I agree that they SHOULD take collateral, but they don't need to be nerfed more than that. This IS the first major siege weapon in history, it makes sense that it's pretty powerful.
You can't use the history argument - cats in history WEREN'T that powerful. Just reducing walls represents their historical impact (and probably exaggerates it) - they weren't awesome battlefield weapons at all. In fact they weren't battlefield weapons period - because they could never keep up with an army. They were only used as seige weapons.
They are in the game simply because the designers couldn't think of a better way to solve the stack of doom problem. Unfortunately they mainly create larger stacks of doom as the best defense vs cats - which in turn forces you to build mainly cats to counter the larger stacks of doom.
I still like removing collateral damage capability altogether from cats. They would still get built to reduce walls and maybe for defensive combat, but I just can't see them as attackers.
Cannon are different - they were battlefield weapons, and by that stage of the game large stacks are the norm and a real problem. I still don't like the collateral damage though - it doesn't make sense to me that cannon excel primarily as an attacking weapon for assaulting a big army in a defensive position and are useless in defending that big army. I'd prefer that they were stronger in defense.
I'd like to see seige weapons used more in a defensive role - something like:
- When you attack a stack that contains a seige weapon, that stack gets a first strike from the best seige weapon before the best defender fights the attacker.

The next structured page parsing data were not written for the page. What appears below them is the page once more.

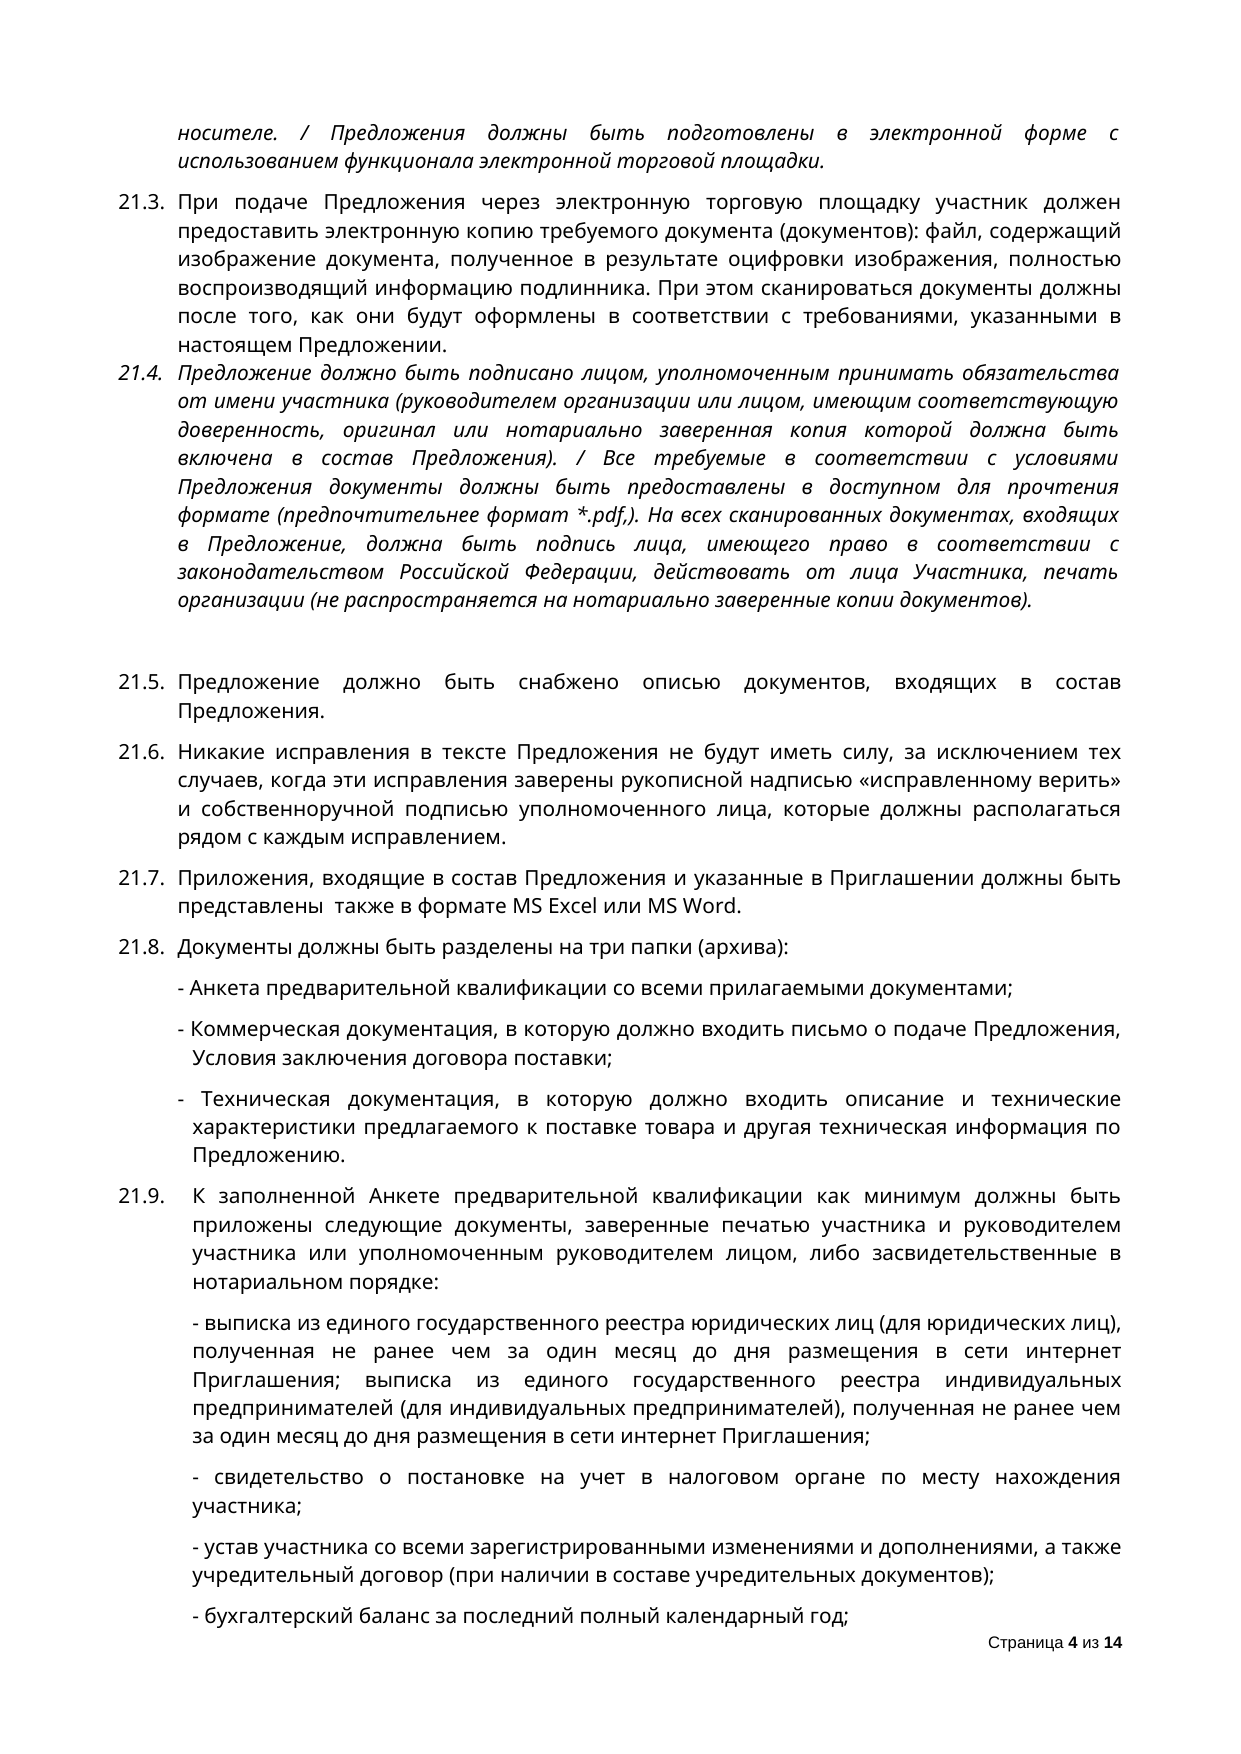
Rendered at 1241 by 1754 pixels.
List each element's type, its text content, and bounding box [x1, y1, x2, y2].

text - выписка из единого государственного реестра юридических лиц (для юридических лиц), полученная не ранее чем за один месяц до дня размещения в сети интернет Приглашения; выписка из единого государственного реестра индивидуальных предпринимателей (для индивидуальных предпринимателей), полученная не ранее чем за один месяц до дня размещения в сети интернет Приглашения; [118, 1308, 1122, 1450]
text - устав участника со всеми зарегистрированными изменениями и дополнениями, а также учредительный договор (при наличии в составе учредительных документов); [118, 1532, 1122, 1589]
list К заполненной Анкете предварительной квалификации как минимум должны быть приложены следующие документы, заверенные печатью участника и руководителем участника или уполномоченным руководителем лицом, либо засвидетельственные в нотариальном порядке: [118, 1182, 1122, 1295]
text - Техническая документация, в которую должно входить описание и технические характеристики предлагаемого к поставке товара и другая техническая информация по Предложению. [177, 1084, 1122, 1169]
list Предложение должно быть снабжено описью документов, входящих в состав Предложения. [118, 667, 1122, 724]
list Документы должны быть разделены на три папки (архива): [118, 932, 1122, 961]
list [118, 118, 1122, 175]
list Приложения, входящие в состав Предложения и указанные в Приглашении должны быть представлены также в формате MS Excel или MS Word. [118, 863, 1122, 920]
list Предложение должно быть подписано лицом, уполномоченным принимать обязательства от имени участника (руководителем организации или лицом, имеющим соответствующую доверенность, оригинал или нотариально заверенная копия которой должна быть включена в состав Предложения). / Все требуемые в соответствии с условиями Предложения документы должны быть предоставлены в доступном для прочтения формате (предпочтительнее формат *.pdf,). На всех сканированных документах, входящих в Предложение, должна быть подпись лица, имеющего право в соответствии с законодательством Российской Федерации, действовать от лица Участника, печать организации (не распространяется на нотариально заверенные копии документов). [118, 358, 1122, 614]
list Никакие исправления в тексте Предложения не будут иметь силу, за исключением тех случаев, когда эти исправления заверены рукописной надписью «исправленному верить» и собственноручной подписью уполномоченного лица, которые должны располагаться рядом с каждым исправлением. [118, 737, 1122, 851]
text - Коммерческая документация, в которую должно входить письмо о подаче Предложения, Условия заключения договора поставки; [177, 1014, 1122, 1071]
text - бухгалтерский баланс за последний полный календарный год; [118, 1601, 1122, 1630]
list При подаче Предложения через электронную торговую площадку участник должен предоставить электронную копию требуемого документа (документов): файл, содержащий изображение документа, полученное в результате оцифровки изображения, полностью воспроизводящий информацию подлинника. При этом сканироваться документы должны после того, как они будут оформлены в соответствии с требованиями, указанными в настоящем Предложении. [118, 187, 1122, 358]
text - свидетельство о постановке на учет в налоговом органе по месту нахождения участника; [118, 1462, 1122, 1519]
text - Анкета предварительной квалификации со всеми прилагаемыми документами; [177, 973, 1122, 1002]
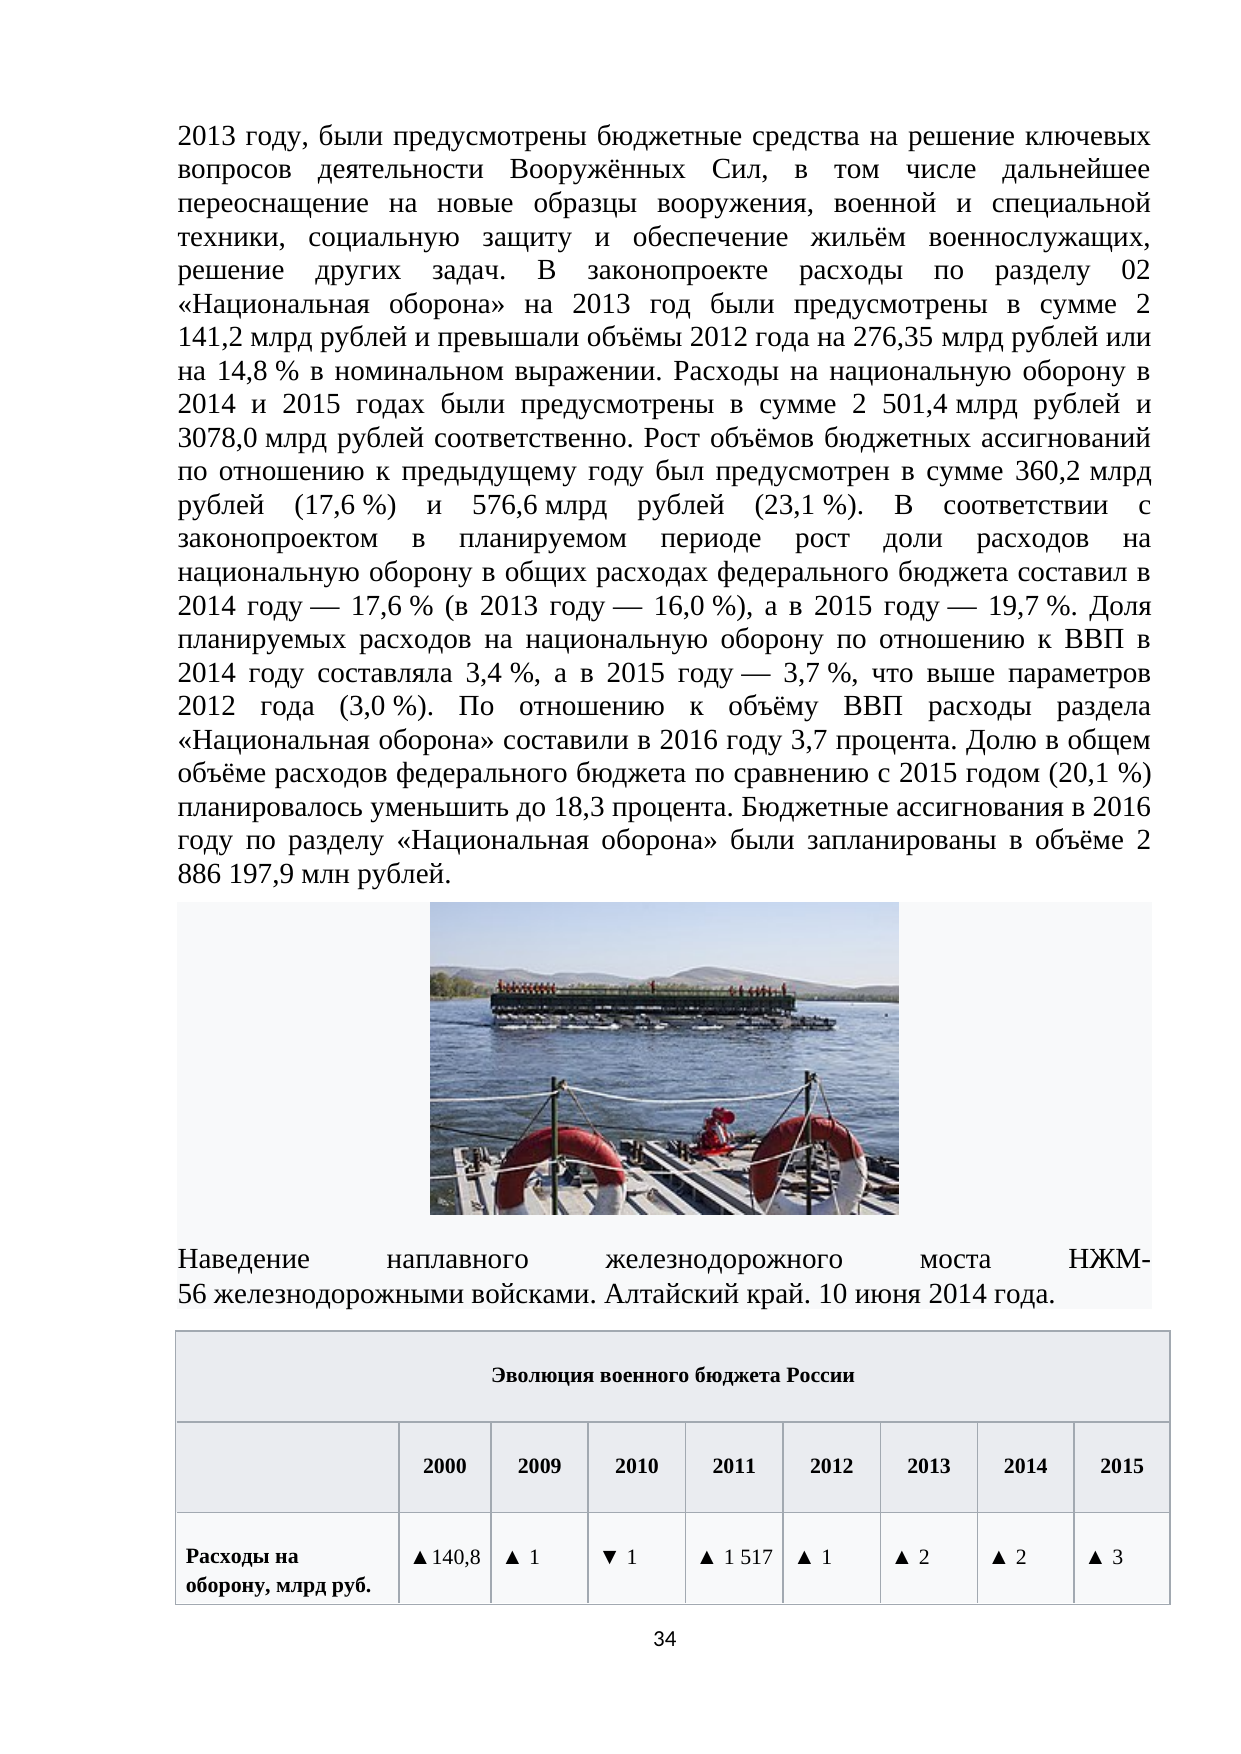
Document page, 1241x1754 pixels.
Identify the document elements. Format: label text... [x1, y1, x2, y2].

- Each such seige weapon can only get one first strike per turn. So your next attacker gets hit by your next best seige weapon.
- A seige weapon that has not moved can launch a first strike attack against a neighbouring unit (bombardment). This action can be used instead of moving or bombarding. The attack hits a random defender and does not endanger the seige weapon.
- Seige weapons cannot attack. They have a combat value if attacked or to survive bombardment, but they are like explorers and scouts.
With that approach then the seige weapons would be more useful for defense because the defensive stack of seige weapons will get the first attack in as the attacker moves close. Rapid attacks by two move units protect against this. And you would get an effective zone of control where a seige weapon in a fortified position would get to bombard attackers going around it.
It doesn't stop large stacks from being useful - but why should it - the bigger army should have an advantage. But bombarding a large stack may open a weakness in their defense that can be exploited with the right counter unit.